Welcome to The Daily RoundUp where we’re less concerned with being daily and more concerned with the news of the day. Today is August 19th and…
Nintendo has given us our first look at ‘Kirby Air Riders’ through a 45 minute Direct released today. A sequel to the 2003 GameCube title ‘Kirby Air Ride’, Mahiro Sakurai (creator of Super Smash Bros.) has added a plural to the name – increasing the roster and seemingly the chaos present in the latest entry.
Kirby Air Ride had all the features that Mario Kart made standard, with Sakurai himself joking about the similarities, and was a fairly simple kart racer that happened to feature Kirby. For the most part, you would even be playing as just Kirby.
The Direct was built to show how things had changed in the 20 years since the original and how they planned to give the series much more personality.
This started with the riders themselves. The list of which has grown substantially to include proper renditions of Meta Knight and King Dedede as well as some lesser known Kirby characters like Waddle Dee, Waddle Doo and Chef Kawasaka.
Each character also comes with unique traits, attacks and stats that interact with the stats of your Machine (their name for karts). The Machines also have their own unique properties with some having completely unique ways of drifting. They’ve given every character Kirby’s iconic copy ability and a special button that acts as an ultimate.
It didn’t take long to get the impression that a really important goal for Air Riders is that there is a lot of variety, everything feels good to use, and that there is a never ending sense of absolute chaos.

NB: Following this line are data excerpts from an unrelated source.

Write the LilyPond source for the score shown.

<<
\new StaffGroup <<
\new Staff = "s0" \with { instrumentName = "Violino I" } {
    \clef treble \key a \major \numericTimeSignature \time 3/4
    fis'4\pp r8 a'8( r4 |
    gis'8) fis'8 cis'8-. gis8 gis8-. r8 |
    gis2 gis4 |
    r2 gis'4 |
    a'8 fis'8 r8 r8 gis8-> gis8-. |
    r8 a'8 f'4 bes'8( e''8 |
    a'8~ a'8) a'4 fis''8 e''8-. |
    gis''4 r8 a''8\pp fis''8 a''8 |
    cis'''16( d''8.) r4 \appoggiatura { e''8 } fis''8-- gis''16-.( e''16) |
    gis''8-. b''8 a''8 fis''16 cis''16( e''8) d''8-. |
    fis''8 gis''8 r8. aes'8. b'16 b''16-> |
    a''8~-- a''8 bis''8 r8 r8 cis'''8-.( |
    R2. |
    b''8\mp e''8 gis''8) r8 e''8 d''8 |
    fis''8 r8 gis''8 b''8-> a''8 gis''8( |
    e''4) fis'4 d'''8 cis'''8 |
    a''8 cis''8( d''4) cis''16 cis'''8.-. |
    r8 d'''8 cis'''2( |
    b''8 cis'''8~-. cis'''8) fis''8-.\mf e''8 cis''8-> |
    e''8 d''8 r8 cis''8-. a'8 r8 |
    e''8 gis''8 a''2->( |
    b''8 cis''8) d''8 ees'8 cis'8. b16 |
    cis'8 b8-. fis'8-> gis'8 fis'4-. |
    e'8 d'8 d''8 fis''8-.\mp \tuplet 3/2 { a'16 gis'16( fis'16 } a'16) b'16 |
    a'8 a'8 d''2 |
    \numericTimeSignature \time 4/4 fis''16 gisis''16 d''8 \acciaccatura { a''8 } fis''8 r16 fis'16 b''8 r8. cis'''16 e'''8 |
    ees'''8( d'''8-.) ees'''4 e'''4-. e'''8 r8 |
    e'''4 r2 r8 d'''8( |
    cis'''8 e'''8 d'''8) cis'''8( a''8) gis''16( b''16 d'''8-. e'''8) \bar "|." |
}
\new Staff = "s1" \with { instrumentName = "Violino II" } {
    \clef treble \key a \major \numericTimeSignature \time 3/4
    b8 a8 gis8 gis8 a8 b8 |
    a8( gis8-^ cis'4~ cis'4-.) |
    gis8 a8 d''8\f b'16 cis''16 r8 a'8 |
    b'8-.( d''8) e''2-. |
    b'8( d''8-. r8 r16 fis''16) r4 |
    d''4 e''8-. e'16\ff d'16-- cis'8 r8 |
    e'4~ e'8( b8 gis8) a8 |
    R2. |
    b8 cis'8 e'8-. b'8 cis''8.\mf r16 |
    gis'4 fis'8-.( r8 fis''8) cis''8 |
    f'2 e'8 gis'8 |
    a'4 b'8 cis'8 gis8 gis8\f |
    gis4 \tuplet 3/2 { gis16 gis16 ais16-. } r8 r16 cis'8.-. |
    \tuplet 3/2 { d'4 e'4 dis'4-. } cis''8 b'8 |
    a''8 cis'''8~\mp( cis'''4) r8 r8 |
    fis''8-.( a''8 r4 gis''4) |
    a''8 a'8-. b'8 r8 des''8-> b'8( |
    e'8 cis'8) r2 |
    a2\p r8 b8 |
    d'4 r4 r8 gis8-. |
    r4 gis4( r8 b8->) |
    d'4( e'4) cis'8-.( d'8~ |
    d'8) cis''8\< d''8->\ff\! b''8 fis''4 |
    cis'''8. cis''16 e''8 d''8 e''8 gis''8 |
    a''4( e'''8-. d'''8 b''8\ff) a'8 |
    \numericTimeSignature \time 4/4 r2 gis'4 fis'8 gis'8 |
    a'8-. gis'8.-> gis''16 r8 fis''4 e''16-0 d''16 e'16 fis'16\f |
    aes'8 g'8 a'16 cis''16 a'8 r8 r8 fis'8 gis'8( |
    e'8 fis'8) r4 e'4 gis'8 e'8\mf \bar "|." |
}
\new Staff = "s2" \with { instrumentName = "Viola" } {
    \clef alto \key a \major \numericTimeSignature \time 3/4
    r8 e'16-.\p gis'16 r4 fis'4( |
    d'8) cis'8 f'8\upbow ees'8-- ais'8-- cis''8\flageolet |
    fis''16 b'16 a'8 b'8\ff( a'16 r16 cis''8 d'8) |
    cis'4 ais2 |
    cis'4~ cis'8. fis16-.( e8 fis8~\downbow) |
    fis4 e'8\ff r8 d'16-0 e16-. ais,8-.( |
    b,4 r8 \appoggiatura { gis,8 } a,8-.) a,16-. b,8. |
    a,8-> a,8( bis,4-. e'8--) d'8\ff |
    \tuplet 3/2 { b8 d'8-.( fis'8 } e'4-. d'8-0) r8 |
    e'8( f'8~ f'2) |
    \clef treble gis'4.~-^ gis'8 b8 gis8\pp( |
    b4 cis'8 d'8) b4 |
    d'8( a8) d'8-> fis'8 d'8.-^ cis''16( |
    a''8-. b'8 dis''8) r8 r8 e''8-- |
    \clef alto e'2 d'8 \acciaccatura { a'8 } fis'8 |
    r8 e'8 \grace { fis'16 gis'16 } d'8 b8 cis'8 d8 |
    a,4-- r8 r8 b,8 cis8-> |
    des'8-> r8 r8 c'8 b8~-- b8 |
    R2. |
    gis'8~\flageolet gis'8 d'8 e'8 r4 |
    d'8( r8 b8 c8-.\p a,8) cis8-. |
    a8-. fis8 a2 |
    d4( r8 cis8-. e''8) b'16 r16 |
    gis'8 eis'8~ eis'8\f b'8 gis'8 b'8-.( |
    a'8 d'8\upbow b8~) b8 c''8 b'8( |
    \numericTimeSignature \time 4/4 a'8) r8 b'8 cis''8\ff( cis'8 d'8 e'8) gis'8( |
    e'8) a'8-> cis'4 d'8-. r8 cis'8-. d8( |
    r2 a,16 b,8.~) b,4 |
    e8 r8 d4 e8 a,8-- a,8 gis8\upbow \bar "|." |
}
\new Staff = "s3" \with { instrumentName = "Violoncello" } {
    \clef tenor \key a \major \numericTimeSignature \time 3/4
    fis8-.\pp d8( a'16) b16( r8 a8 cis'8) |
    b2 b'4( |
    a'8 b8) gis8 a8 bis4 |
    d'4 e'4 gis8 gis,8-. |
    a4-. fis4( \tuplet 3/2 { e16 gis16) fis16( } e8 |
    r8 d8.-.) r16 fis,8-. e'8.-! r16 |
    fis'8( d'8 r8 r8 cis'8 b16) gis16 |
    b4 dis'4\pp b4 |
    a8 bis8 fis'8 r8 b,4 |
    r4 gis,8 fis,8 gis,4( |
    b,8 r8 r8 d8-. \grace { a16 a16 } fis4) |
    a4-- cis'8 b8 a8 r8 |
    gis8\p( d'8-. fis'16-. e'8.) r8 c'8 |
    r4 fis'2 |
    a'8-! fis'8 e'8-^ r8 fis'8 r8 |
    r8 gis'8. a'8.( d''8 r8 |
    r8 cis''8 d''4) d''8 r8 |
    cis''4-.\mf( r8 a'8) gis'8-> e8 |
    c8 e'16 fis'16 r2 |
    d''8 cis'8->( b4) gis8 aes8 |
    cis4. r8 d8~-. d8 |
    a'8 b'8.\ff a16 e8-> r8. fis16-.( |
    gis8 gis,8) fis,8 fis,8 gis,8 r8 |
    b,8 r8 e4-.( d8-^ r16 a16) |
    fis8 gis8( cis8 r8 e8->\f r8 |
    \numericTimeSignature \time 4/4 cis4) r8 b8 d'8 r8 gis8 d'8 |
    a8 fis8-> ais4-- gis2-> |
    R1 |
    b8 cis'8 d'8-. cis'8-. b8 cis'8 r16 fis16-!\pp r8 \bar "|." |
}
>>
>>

Basic racing is built in a way that promotes constant interaction between players. You are reward with boosts for attacks and you aren’t punished too hard for getting hit. There is a Star Trail mechanic left by characters ahead of you and if you gobble up the trail you go zoom. Everything seems very designed to keep players close and competitive until the very end.

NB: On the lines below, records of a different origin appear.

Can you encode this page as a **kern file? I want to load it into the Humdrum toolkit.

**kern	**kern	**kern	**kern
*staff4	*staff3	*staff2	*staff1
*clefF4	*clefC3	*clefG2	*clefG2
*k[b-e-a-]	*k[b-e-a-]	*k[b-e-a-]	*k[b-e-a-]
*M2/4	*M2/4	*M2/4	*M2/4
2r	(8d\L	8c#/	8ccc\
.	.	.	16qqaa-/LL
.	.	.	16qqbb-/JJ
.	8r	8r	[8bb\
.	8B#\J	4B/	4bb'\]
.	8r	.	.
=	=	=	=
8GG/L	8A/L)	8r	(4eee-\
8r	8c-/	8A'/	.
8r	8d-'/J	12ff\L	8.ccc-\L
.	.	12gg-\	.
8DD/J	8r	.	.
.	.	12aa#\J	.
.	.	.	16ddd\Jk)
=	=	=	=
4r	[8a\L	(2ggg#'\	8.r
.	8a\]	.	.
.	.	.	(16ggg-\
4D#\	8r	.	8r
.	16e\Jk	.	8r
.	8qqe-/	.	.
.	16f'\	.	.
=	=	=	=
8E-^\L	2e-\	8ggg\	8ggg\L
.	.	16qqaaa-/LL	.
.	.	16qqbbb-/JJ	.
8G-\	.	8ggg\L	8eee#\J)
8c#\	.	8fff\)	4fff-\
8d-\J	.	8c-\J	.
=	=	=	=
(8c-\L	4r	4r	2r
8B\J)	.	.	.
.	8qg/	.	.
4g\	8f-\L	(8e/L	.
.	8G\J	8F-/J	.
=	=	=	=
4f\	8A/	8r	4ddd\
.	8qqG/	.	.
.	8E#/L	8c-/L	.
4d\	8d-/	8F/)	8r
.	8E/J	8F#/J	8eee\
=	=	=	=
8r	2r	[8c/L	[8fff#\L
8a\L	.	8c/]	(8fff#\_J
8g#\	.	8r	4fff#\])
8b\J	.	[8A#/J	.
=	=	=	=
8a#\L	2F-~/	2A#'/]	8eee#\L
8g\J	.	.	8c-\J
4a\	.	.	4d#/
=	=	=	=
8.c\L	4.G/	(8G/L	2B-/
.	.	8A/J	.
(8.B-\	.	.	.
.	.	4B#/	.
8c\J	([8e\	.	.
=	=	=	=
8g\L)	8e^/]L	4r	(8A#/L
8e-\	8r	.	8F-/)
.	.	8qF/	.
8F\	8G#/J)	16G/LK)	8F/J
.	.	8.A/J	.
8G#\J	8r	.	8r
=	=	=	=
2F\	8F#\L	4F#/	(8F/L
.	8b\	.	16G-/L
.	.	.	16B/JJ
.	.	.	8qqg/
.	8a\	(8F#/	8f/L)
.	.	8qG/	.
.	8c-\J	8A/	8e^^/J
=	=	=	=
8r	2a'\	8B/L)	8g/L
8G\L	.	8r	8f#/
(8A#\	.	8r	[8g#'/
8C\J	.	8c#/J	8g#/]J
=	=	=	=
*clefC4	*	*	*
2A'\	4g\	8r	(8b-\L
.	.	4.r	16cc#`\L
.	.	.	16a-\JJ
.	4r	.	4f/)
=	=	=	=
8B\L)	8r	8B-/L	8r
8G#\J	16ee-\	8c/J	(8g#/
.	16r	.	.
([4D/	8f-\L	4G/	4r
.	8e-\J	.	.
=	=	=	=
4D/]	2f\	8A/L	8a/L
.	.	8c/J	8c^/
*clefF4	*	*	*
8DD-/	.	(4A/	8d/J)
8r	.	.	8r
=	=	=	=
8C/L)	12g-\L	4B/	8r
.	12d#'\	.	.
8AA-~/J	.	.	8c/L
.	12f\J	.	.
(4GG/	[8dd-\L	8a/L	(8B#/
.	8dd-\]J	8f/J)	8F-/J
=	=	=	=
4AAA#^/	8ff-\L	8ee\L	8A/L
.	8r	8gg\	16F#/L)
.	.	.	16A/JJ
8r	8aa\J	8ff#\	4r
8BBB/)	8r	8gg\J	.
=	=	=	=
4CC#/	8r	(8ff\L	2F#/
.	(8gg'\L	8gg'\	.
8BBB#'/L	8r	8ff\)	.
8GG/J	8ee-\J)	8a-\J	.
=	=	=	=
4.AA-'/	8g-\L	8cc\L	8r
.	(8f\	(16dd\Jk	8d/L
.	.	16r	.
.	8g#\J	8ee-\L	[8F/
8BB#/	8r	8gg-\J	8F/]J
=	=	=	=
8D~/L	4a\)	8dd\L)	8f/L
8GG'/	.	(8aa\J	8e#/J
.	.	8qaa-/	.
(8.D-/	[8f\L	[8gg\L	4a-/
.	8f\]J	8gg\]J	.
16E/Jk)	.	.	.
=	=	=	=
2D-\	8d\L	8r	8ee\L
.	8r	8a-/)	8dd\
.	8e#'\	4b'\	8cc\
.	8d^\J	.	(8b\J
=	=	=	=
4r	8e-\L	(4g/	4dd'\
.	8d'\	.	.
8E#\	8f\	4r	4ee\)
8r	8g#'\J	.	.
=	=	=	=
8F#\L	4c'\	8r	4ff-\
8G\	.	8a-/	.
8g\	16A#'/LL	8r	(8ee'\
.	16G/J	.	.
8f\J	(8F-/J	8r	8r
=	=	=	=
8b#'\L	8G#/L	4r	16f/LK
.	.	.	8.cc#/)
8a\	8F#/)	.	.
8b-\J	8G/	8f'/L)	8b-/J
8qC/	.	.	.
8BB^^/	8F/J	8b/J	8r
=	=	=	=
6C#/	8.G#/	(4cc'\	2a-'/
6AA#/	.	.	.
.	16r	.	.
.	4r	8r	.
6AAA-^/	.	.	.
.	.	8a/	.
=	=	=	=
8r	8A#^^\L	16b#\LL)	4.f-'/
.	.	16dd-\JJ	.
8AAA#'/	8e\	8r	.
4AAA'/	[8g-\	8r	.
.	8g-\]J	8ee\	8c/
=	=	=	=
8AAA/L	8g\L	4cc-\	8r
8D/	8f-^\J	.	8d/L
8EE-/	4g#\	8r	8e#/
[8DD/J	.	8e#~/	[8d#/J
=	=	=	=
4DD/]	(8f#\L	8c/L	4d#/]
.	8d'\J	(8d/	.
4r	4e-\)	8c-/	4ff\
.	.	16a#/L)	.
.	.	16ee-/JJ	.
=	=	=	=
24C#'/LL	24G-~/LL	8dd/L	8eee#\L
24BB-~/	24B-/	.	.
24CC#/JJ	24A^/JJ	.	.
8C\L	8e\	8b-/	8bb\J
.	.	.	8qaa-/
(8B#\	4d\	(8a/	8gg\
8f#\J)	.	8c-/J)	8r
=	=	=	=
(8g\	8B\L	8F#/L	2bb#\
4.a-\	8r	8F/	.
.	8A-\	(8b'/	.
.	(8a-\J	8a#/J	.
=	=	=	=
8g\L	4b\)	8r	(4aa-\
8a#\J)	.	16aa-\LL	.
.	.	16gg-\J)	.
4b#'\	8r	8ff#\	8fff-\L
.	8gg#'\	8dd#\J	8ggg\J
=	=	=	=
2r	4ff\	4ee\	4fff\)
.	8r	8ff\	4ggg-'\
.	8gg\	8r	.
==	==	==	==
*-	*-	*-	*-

You can even see this in the reduction to six players on your average race so the chaos keeps a little reigned in.
This extends to the modes, namely City Trials – a returning mode form the original game. You have five minute inside of a decently sized free-roam map to find the machine or your choosing and collect stat upgrades for it in an attempt to create the strongest machine possible. All the while avoiding various calamities like giant spikey balls falling from the sky.
At the end of the five minute you are put into a stadium, which is a sort of randomised mini-game, and attempt to win it. They clearly expect this mode to be very replayable with a decent mixture of stadiums and the randomised nature of it.
It can also be played with 16 players online so I can have no doubt it would be a disaster in the best way possible.
The Direct also displayed some tracks, smaller mechanics, and a lot more characters. I recommend watching the full stream for all the details which you can do here: https://www.youtube.com/watch?v=Gn5c4RkoYAc
On a first impression: it seems to me that, where Mario Kart has become a known entity (even with World’s innovations) and has seen a large increase in skill disparity between the maniacs who can run every track blindfolded and the people who just play for fun, Kirby Air Riders look designed to keep players in close competition and encourages you to scrap it out. It looks crazy and hints at a really fun, casual kart racer that I look forward to seeing release on November 20th 2025.